David had forgotten his wife’s emotions could occasionally function on that level. “Come and sit down, love,” he said putting his arm around her.
Rebecca did not look at Nathan. “We got a taxi,” was all she said.
“Make your wife comfortable on one of the beds, Nat,” Sarah instructed, noting her pregnant daughter-in-law’s exhausted appearance. “That nice Sister Reilly won’t mind.”
Rebecca sat down on a chair. “I’ll be all right here for the moment, thank you.”
Then Sigmund Moritz entered with Carl and Helga.
“Mrs. Hardcastle had the decency to let Helga know,” Sigmund said, implying that none of the Sandbergs had bothered to do so and stood shaking the raindrops off his Homburg hat in the uncomfortable silence.
Sarah had not noticed that it had begun to rain and now became aware of it lashing against the window. Sigmund was studiously not looking at her and she remembered how he had once let his pride cause a rift between the Moritzes and Sandbergs that had lasted for four years. But the joy of Martin’s birth had brought them together again and destined them to share this anxiety.
“It was wrong of us not to think of telling you, Sigmund,” she made herself say without offering excuses, though doing so was not in her own proud nature.

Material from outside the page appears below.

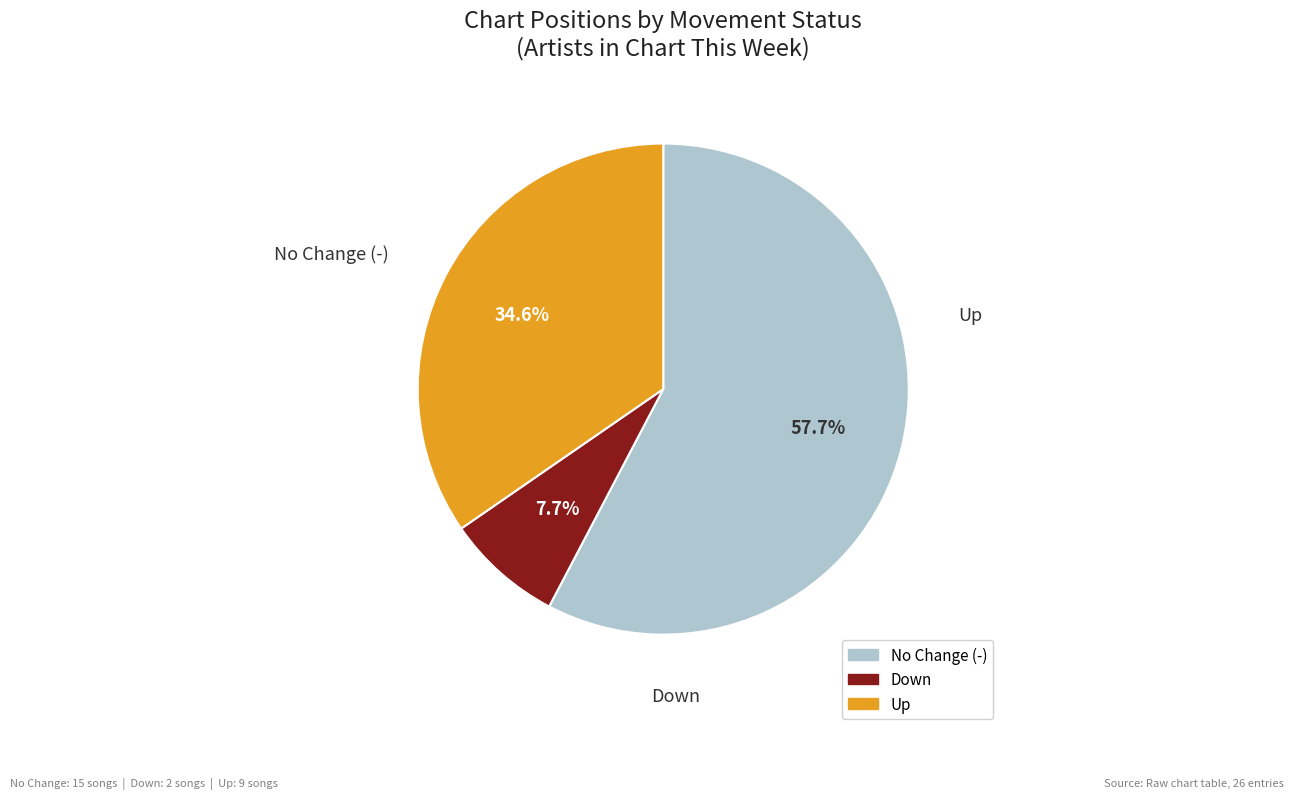

Is there any slice that represents more than half of the pie?

Yes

“I accept your apology,” Sigmund replied graciously, then his expression crumpled. “The Sister wouldn’t let me see Martin.”
Sarah got up from her chair and embraced him. Martin was very precious to her, but he wasn’t her only grandchild. “We haven’t seen him, either,” she said to let Sigmund know there had been no favouritism and patted his shoulder comfortingly while he shed a few tears.

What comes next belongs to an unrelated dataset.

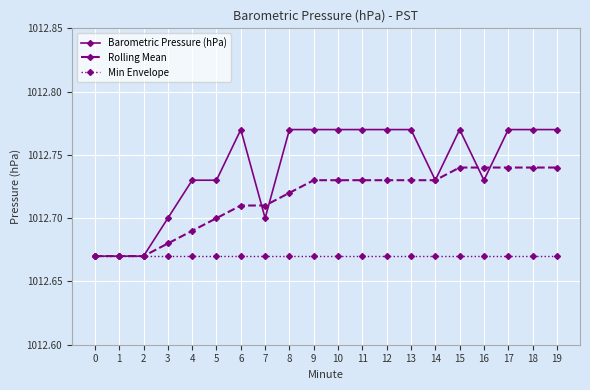

Which series has the widest spread of values?

Barometric Pressure (hPa)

Marianne stood on a stool behind the shop counter looking for the one-and-fourpence-ha’penny pure silk stockings.
“
They’re in a box wi’ Prima Donna on it, luv,” the customer told her. “I know, ’cause I cum in fer a pair every Sat’day.”

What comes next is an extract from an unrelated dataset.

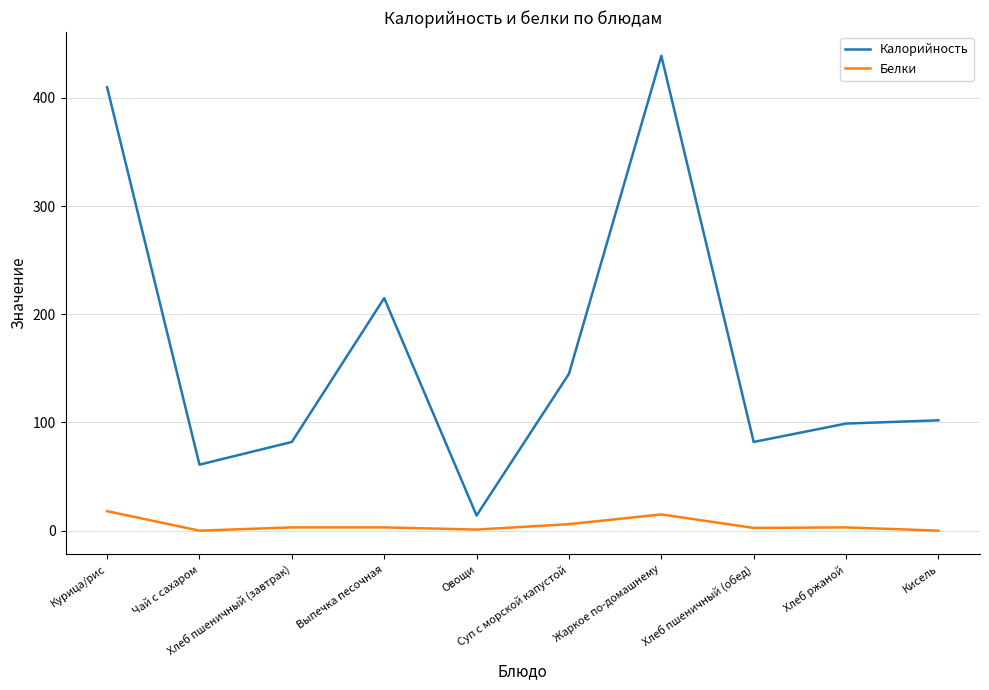

Does the chart display data point markers on the line(s)?

No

“Excuse me a moment, madam,” Harry said to the shawled matron whose vast waist he was measuring in order to sell her a corset. “We’re out of that brand just now,” he smiled to Marianne’s customer. “But we’ve got some others and they must be good; my mother wears them herself.”
He found a shiny purple box and put it on the counter for Marianne. “Put your hand inside the leg,” he instructed her. “To show the lady how the shade’ll look on.”
“Where is yer mam terday, ’Arry?” the customer inquired after she had made her purchase and was waiting for her change. She wet her finger to fix a hennaed kiss-curl more securely to forehead in front of a mirror, then picked up a bottle of “Californian Poppy” scent from the array of cut-price sundries on the counter. “I’d rather ’ave ‘Evenin’ In Paris’ meself,” she said after sniffing it. “Yer dad’s not ’ere, neither, is ’e?”
Harry and Arnold exchanged a glance over their sister’s head which was bent over the cash till.
Harry’s customer looked up from the pink, whaleboned monstrosity she was examining. “Nowt’s wrong, is it? Not a funeral in’t family, I ’ope, or owt like that?”
Harry licked his lips as if they suddenly felt dry. “They just had to go out,” he replied with a forced smile.
“Jews don’t have funerals on Saturdays, or weddings either,” Marianne told the lady, raising her head from the till. “What’s one-and-fourpence-ha’penny from two shillings, Harry?” she asked desperately. Why couldn’t she add up and subtract like her brothers could? The florin the lady had handed her felt hot and sticky from being clutched in her palm while she tried to do the sum. She felt funny inside, too, from what the lady in the shawl had just said.
Harry came to her rescue as he had been doing all afternoon. But not knowing where her parents were continued to make her feel uneasy. She had returned from the library at dinnertime and found them gone. “We’ve got to look after the shop instead of going to Bobbie Sarah’s. Mam and Dad’ve had to go somewhere,” Harry had told her and had said he didn’t know where the somewhere was. But Marianne didn’t believe him.